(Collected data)
◇ ◇ ◇ ◇

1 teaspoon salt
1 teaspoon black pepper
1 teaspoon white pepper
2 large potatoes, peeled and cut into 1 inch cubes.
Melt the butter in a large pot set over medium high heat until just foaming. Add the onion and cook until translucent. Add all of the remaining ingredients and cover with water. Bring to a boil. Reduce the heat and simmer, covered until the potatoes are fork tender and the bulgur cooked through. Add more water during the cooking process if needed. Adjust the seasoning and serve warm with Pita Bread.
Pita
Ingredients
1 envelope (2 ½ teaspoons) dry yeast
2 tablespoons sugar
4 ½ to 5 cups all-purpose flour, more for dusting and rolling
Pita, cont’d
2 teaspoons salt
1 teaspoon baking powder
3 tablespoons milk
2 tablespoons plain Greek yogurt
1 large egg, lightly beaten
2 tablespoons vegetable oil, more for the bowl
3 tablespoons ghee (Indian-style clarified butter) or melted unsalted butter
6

◇ ◇ ◇ ◇

→ **WHAT THE TASK ASKS**: Each record above has to be repeated word for word.

→ **ANSWER FOR THE TASK**:
1 teaspoon salt
1 teaspoon black pepper
1 teaspoon white pepper
2 large potatoes, peeled and cut into 1 inch cubes.
Melt the butter in a large pot set over medium high heat until just foaming. Add the onion and cook until translucent. Add all of the remaining ingredients and cover with water. Bring to a boil. Reduce the heat and simmer, covered until the potatoes are fork tender and the bulgur cooked through. Add more water during the cooking process if needed. Adjust the seasoning and serve warm with Pita Bread.
Pita
Ingredients
1 envelope (2 ½ teaspoons) dry yeast
2 tablespoons sugar
4 ½ to 5 cups all-purpose flour, more for dusting and rolling
Pita, cont’d
2 teaspoons salt
1 teaspoon baking powder
3 tablespoons milk
2 tablespoons plain Greek yogurt
1 large egg, lightly beaten
2 tablespoons vegetable oil, more for the bowl
3 tablespoons ghee (Indian-style clarified butter) or melted unsalted butter
6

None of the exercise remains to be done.